### [Aim of the exercise]
In the passage below on sound radiation near the ground, change every "sound radiation" to "acoustic radiation" in everything from "Of course, real" down to "acoustic short circuiting.", and give that part again with the change made.

### [Given text]
Of course, real grounds are not perfectly reflective and do have a finite impedance; they absorb some sound energy (30, 49). However, this does not significantly alter the theoretical expectation of increased sound radiation, except that an additional ground wave is formed in addition to the reflected wave (30). Nonetheless, dipole and monopole sources near the ground are still theoretically expected to have higher sound radiation efficiencies compared to the free or direct field condition (30, 50). In our analyses, we considered dipole sound radiators of finite size, above realistically parametrized grounds. We found sound radiation efficiency increases considerably near the ground. In fact, in some cases efficiency increases by even more than a factor of 2, likely through the baffling effect offered by the ground against acoustic short circuiting.

### [Provided material]

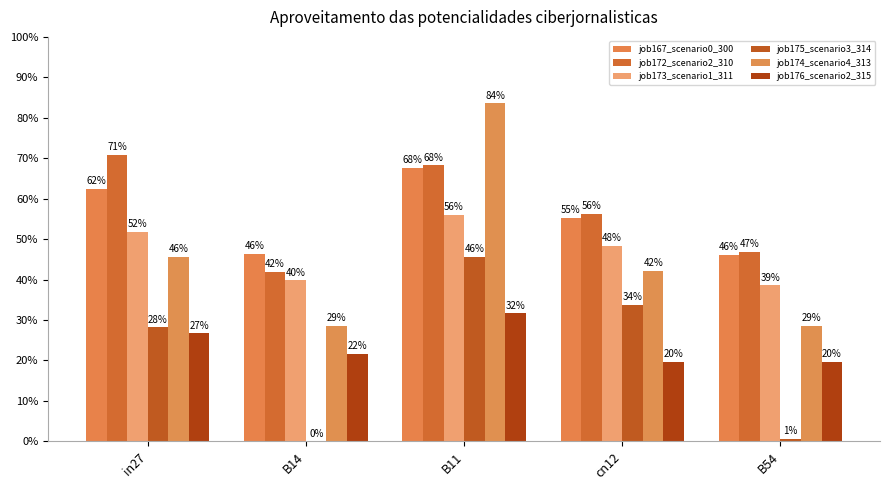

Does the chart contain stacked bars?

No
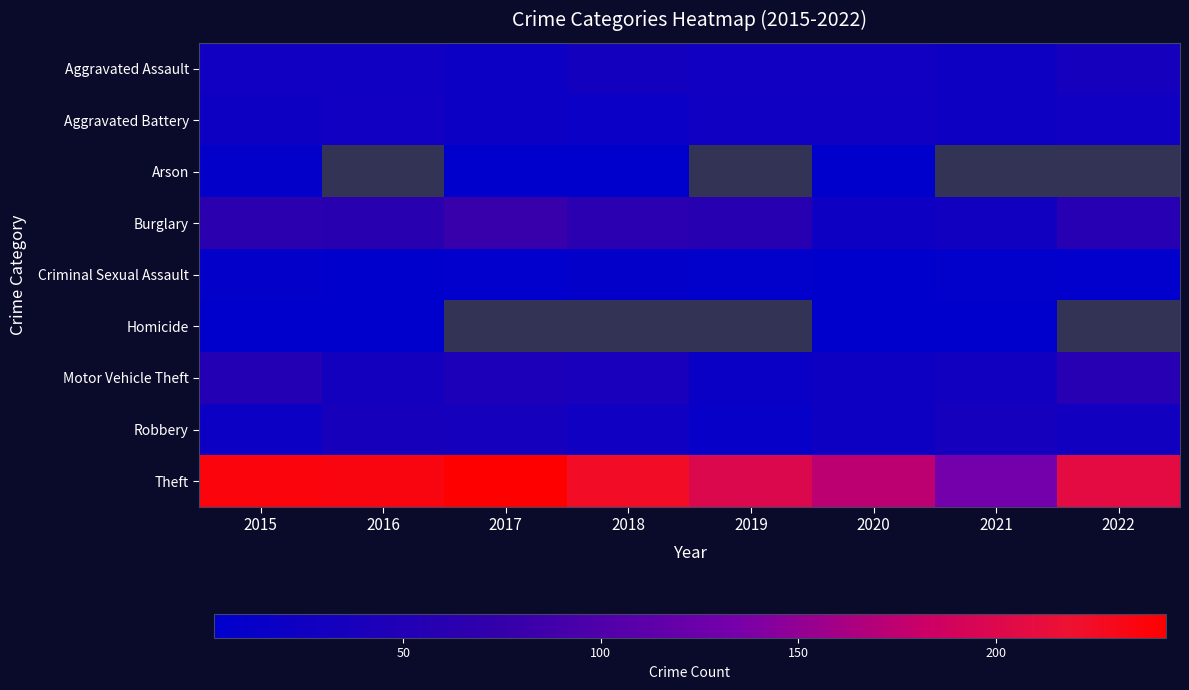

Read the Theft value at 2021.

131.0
==
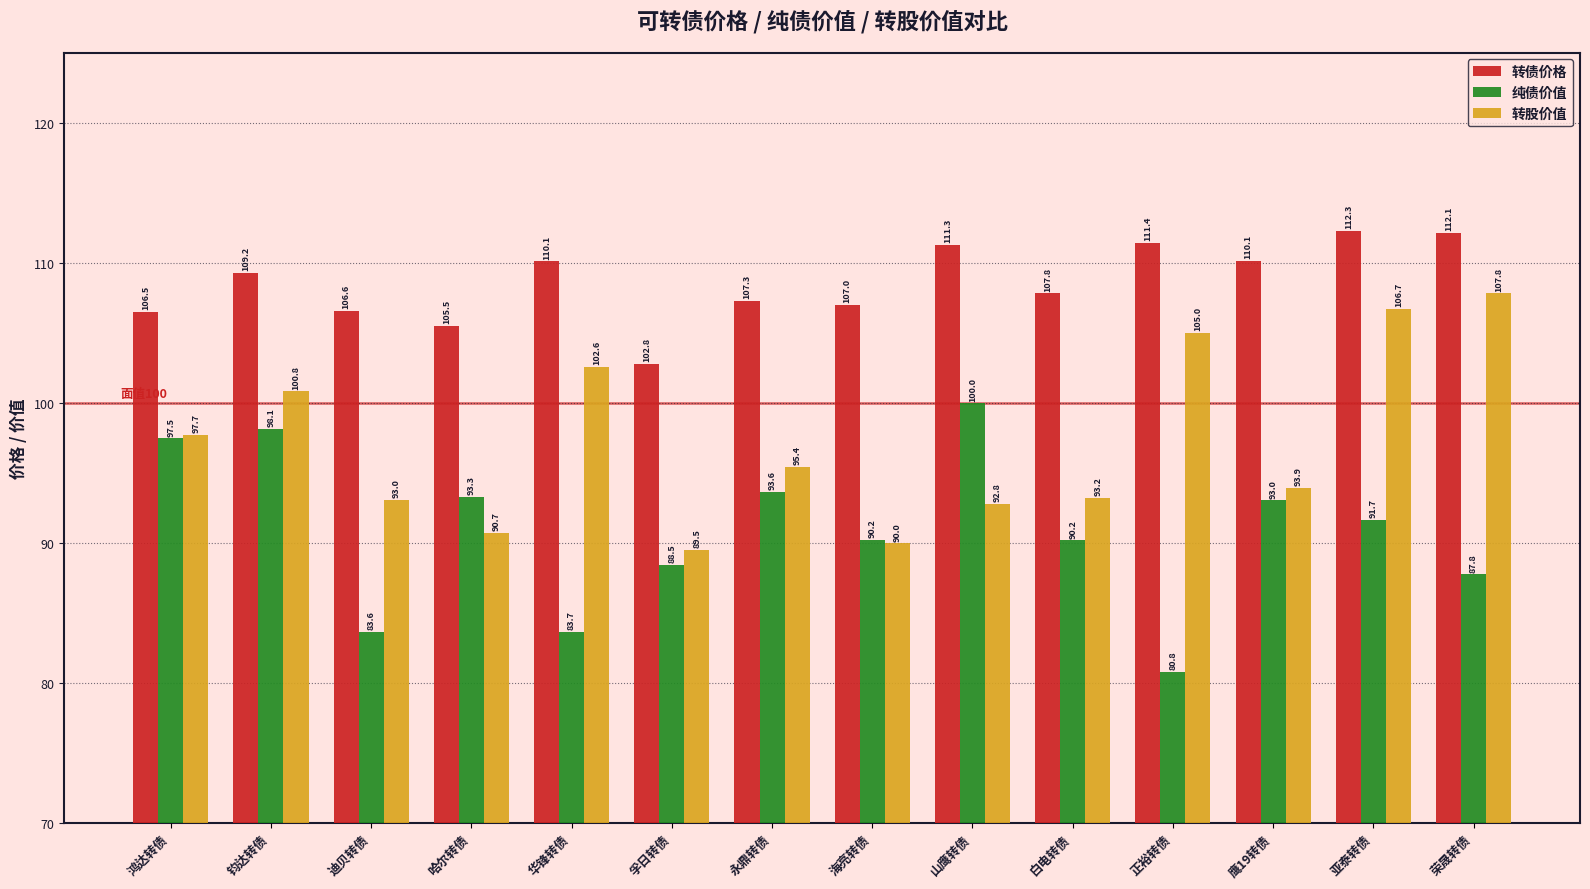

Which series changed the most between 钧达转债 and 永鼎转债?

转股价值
...
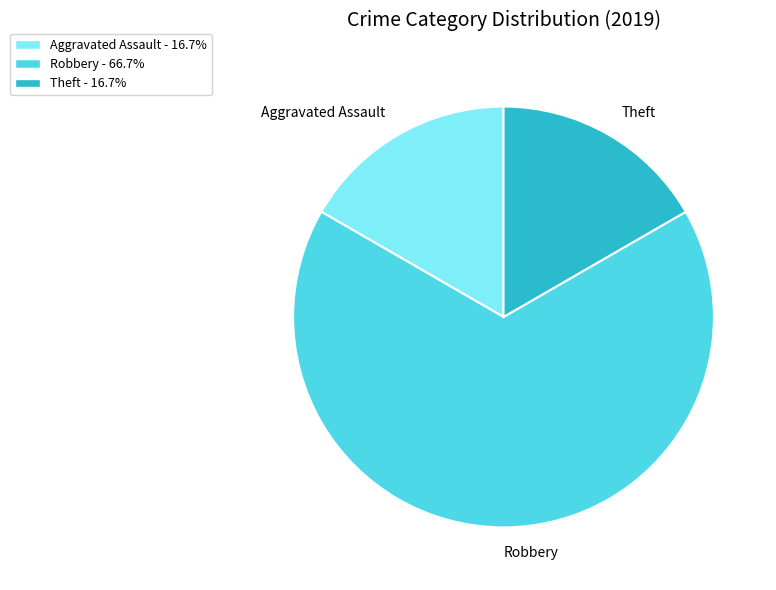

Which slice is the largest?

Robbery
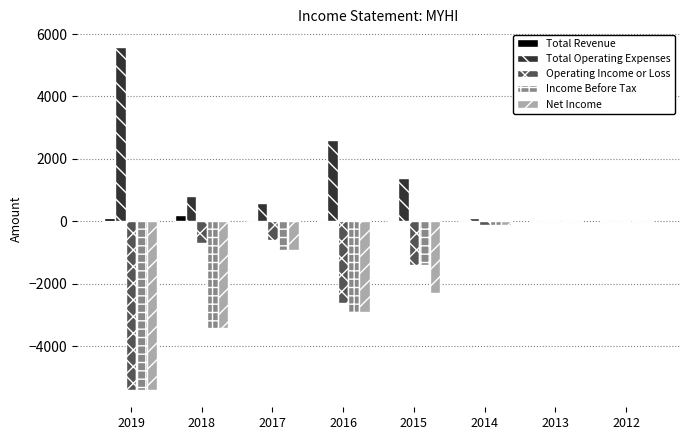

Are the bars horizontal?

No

### [Solution for this exercise]
Of course, real grounds are not perfectly reflective and do have a finite impedance; they absorb some sound energy (30, 49). However, this does not significantly alter the theoretical expectation of increased acoustic radiation, except that an additional ground wave is formed in addition to the reflected wave (30). Nonetheless, dipole and monopole sources near the ground are still theoretically expected to have higher acoustic radiation efficiencies compared to the free or direct field condition (30, 50). In our analyses, we considered dipole sound radiators of finite size, above realistically parametrized grounds. We found acoustic radiation efficiency increases considerably near the ground. In fact, in some cases efficiency increases by even more than a factor of 2, likely through the baffling effect offered by the ground against acoustic short circuiting.